Indeed, this entanglement of AR and horror carries potential in the ways we can imagine, perform, and display the self. Enabling people the ability to augment reality in this way - becoming blurred, transmogrified, refashioned - can potentially allow us to play with, subvert, and make messy any supposedly fixed notions of identity, beauty, and corporeal cohesion. Arguably, the body becomes beside or in excess of itself in manners that confirm the body as always in a state of becoming.

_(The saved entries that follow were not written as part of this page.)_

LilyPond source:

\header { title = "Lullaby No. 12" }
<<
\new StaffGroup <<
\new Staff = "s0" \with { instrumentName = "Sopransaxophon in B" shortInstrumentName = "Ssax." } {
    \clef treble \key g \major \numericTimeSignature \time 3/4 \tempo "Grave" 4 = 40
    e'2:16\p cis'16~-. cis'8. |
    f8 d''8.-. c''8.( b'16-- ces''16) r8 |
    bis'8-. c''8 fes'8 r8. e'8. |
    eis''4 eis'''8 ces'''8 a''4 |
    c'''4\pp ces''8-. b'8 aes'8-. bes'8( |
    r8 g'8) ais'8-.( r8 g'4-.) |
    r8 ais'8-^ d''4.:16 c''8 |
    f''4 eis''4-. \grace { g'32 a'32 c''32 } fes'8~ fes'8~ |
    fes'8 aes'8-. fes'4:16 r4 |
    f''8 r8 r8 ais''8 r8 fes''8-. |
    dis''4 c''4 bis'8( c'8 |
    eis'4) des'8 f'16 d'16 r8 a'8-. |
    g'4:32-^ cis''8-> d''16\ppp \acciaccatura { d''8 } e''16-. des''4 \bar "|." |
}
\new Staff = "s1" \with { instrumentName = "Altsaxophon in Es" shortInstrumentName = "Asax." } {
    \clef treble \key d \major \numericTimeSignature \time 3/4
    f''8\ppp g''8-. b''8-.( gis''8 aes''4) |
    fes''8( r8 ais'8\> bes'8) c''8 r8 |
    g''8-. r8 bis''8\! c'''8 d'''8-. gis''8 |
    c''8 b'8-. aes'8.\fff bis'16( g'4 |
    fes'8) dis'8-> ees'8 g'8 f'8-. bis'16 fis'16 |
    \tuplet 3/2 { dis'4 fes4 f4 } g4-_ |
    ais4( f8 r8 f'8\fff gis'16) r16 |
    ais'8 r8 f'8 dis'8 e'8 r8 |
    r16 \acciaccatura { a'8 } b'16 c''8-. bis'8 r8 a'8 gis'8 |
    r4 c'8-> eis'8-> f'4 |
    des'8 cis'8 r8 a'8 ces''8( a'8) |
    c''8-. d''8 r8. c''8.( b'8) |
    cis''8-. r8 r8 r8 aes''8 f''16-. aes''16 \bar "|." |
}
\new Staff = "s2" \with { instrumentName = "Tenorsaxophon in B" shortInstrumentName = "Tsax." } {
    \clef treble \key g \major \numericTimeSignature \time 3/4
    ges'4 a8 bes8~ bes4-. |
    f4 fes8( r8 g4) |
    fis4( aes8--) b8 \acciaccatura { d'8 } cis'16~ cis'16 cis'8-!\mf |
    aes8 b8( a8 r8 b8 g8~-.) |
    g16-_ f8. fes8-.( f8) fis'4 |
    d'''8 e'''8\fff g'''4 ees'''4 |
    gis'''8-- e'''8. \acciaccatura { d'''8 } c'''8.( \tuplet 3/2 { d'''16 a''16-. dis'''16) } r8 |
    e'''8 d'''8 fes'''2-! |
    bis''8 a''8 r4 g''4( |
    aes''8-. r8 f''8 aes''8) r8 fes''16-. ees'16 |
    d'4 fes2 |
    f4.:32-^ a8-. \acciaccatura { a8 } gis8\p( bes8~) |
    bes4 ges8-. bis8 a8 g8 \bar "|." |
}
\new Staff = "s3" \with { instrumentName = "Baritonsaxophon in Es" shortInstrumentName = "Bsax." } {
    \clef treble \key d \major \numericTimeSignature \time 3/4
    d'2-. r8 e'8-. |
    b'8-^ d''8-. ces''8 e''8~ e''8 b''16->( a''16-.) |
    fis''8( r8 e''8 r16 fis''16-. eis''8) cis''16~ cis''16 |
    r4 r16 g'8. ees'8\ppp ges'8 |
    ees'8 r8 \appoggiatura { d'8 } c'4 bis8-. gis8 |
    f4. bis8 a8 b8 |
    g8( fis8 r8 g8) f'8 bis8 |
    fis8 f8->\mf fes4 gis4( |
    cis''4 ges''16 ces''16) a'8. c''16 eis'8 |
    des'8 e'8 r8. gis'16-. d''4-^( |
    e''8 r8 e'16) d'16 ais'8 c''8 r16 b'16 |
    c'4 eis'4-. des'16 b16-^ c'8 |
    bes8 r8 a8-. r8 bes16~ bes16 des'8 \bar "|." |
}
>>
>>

Yet I also feel compelled to consider such breakdowns in terms of vulnerability. As image and data, we experience a potential loss of control over where our bodies travel - the augmented, dispersed self potentially stuck in its own looping nightmare. Linked to this, Snapchat and similar digital applications that make use of AR gimmicks are notoriously unbounded things – given to privacy violations, hacks, and misleading promises of ephemerality and user control.
In its own small way, the ability to view and share a YouTube video of a 24-hour, supposedly vanishing AR encounter is evidence of this. Texts like these can show us a world where our digital selves can be astonishingly transformed, rearranged, and resurrected. Yet they also point to the ways marketers and content creators are able to find new and creative ways for the body to be mediated, managed, packaged, and sold.
Comments
Skinning oneself
Fantastic analogue you've identified there, body horror and anxieties of bodily integrity (or lack thereof). I'm reminded of the artist Martina Menegon's work. In one piece, she creates and distrubutes a Snapchat filter of her own face—imagery straight out of The Texas Chainsaw Massacre. I wonder, is this more a reclaiming of one's own image, or foremost a surrender to its increasing propsensity to be infinitely appropriated and abused?
Vulnerability as potential?
Thank you Alexander! I appreciate your analysis here of new technologies as revealing both the body's potential (the body as malleable and always in a state of becoming) and the the body's vulnerability (our lack of control over its transformations). We often experience vulnerability (and often appropriately so) negatively--as, in your words, a "violation" or a "nightmare." I wonder if we might also embrace vulnerability as having positive potential as well. Experiencing ourselves as vulnerable can be scary (the stuff of horror) and yet we all do/will (eventually) decompose physically--although, we hope, somewhat more slowly! And many of us will also experience moments along the way where we (affectively) lose our composure or 'explode.' Perhaps there is something liberating in embracing these vulnerabilities playfully and experimentally? You are, of course, quite right to note that such playful urges will be exploited by marketers and content creators.
Reciprocal interaction/'we see you'
really appreciate your thinking here r.e. mutation and material unboundedness (to what degree to we compromise agency when interacting w. technologies that track/record our bodies + facial expressions?) New kinds of distorting affects made possible by VR/AR/MR which allow tech to see us as much as we see them. Do you think there is something about wanting to see ourselves as mediated/some kind of pleasure gained when our embodied action is reciprocated by a technological actor? Think all the pieces this week are dealing w. new kinds of becoming with new media, as Shelley says. Also interested in your thoughts on intersections of horror specific AR apps and what you see the potential being for horror in this space more generally?